• _TASK INSTRUCTIONS_
Say nothing but the number of lines below in which the string "autobus" appears.
----
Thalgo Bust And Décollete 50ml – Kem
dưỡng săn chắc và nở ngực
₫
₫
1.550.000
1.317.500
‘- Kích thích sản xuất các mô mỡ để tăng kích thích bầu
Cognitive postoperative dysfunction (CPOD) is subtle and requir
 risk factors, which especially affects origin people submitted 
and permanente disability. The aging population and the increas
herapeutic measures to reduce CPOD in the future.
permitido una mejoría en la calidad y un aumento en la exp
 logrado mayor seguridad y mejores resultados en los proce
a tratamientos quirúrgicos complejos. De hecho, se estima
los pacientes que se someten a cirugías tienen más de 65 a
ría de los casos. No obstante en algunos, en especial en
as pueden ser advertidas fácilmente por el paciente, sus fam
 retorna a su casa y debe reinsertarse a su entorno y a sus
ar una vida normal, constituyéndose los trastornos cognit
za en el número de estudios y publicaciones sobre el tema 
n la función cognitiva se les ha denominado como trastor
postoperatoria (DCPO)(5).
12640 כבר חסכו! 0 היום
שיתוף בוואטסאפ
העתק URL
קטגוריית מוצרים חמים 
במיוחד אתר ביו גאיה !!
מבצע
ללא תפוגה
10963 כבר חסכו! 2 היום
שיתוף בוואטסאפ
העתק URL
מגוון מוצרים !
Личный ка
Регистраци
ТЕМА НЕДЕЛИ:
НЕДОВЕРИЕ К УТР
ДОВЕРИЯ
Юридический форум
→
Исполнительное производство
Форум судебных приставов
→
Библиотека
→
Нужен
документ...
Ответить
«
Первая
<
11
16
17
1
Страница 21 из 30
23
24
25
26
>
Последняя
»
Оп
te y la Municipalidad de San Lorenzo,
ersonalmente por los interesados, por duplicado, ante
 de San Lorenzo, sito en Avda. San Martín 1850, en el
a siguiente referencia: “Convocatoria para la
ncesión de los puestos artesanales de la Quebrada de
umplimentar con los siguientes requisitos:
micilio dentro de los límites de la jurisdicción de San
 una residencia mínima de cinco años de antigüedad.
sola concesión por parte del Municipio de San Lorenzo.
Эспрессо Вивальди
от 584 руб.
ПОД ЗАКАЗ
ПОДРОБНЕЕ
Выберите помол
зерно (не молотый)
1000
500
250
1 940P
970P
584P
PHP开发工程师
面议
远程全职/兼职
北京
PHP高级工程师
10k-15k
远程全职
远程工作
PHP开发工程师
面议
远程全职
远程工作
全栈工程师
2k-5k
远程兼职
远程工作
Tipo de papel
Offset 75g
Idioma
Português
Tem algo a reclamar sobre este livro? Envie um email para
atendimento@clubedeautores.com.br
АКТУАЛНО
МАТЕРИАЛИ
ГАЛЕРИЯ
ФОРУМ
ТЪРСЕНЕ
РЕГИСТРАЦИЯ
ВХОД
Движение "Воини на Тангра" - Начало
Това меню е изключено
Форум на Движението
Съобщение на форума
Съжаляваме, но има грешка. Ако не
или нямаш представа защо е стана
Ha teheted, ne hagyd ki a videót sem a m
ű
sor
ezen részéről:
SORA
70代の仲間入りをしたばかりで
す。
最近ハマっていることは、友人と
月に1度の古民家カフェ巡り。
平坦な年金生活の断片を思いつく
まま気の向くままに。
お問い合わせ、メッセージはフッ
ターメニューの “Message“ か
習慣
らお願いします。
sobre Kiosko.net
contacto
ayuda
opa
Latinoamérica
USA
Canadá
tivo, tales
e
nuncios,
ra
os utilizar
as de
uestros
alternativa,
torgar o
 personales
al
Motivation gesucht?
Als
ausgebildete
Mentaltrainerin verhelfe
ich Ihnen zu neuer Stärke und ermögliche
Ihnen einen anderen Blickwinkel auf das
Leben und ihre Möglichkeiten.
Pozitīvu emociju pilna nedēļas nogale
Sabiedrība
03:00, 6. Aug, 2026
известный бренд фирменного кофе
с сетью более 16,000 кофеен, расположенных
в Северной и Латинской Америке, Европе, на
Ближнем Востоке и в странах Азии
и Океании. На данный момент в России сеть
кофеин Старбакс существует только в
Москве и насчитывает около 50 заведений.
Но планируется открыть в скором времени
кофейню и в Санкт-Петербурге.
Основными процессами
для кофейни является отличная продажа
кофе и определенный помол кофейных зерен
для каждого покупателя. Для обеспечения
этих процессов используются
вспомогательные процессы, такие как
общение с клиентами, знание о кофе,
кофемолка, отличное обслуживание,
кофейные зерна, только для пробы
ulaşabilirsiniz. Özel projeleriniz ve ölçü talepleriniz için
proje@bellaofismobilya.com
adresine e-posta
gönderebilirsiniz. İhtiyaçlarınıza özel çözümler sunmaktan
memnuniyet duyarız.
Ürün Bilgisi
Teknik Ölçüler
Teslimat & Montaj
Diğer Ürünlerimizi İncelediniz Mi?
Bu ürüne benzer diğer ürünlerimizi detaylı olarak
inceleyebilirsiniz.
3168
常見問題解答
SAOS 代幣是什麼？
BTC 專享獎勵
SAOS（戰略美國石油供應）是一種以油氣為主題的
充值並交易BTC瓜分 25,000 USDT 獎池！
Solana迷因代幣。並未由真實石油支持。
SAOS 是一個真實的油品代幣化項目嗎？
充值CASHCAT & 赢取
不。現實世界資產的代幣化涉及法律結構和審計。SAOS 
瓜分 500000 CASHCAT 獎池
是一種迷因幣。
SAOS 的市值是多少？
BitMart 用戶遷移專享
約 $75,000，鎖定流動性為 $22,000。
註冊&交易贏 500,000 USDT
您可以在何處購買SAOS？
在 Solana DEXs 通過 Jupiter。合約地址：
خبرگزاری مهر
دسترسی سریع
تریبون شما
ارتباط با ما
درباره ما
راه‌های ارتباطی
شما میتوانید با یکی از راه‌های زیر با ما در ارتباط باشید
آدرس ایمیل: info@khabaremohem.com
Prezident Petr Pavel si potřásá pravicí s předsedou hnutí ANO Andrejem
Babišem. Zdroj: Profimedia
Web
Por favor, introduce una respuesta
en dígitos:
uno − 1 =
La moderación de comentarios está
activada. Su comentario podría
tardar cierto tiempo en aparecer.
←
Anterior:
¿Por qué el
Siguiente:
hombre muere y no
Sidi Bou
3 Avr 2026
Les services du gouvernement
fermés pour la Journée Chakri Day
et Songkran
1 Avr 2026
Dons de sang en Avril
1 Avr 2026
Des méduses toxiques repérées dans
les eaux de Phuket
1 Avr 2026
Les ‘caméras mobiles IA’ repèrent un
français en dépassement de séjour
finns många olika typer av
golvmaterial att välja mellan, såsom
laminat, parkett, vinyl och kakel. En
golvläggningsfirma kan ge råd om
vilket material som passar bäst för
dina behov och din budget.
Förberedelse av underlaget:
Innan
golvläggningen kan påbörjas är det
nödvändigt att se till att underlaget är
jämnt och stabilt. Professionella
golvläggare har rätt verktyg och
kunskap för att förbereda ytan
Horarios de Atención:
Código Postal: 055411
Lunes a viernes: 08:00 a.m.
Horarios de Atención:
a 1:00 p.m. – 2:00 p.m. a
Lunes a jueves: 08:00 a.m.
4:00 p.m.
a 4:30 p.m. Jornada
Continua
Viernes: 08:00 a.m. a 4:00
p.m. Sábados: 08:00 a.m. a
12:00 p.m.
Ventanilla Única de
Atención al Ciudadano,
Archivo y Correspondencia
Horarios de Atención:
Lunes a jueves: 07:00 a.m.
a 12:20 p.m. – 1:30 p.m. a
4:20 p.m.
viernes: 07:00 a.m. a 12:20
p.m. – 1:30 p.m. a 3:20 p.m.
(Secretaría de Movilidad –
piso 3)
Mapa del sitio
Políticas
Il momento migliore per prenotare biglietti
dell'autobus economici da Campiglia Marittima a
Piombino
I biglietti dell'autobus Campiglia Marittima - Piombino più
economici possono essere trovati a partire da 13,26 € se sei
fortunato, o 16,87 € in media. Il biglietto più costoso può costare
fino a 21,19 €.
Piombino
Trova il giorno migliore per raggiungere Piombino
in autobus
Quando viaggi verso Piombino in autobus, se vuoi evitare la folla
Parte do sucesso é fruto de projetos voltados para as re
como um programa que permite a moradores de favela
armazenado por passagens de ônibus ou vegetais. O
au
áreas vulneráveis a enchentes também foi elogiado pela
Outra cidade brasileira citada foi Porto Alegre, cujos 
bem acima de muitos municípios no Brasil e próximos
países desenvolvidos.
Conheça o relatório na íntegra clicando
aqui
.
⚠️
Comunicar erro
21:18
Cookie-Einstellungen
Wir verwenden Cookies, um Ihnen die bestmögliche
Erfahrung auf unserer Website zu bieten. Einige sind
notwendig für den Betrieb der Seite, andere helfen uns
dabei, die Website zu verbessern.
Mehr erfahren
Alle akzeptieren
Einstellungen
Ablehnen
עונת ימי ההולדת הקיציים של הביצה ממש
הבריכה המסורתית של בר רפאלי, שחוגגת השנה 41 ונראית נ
----
• _EXERCISE ANSWER_
4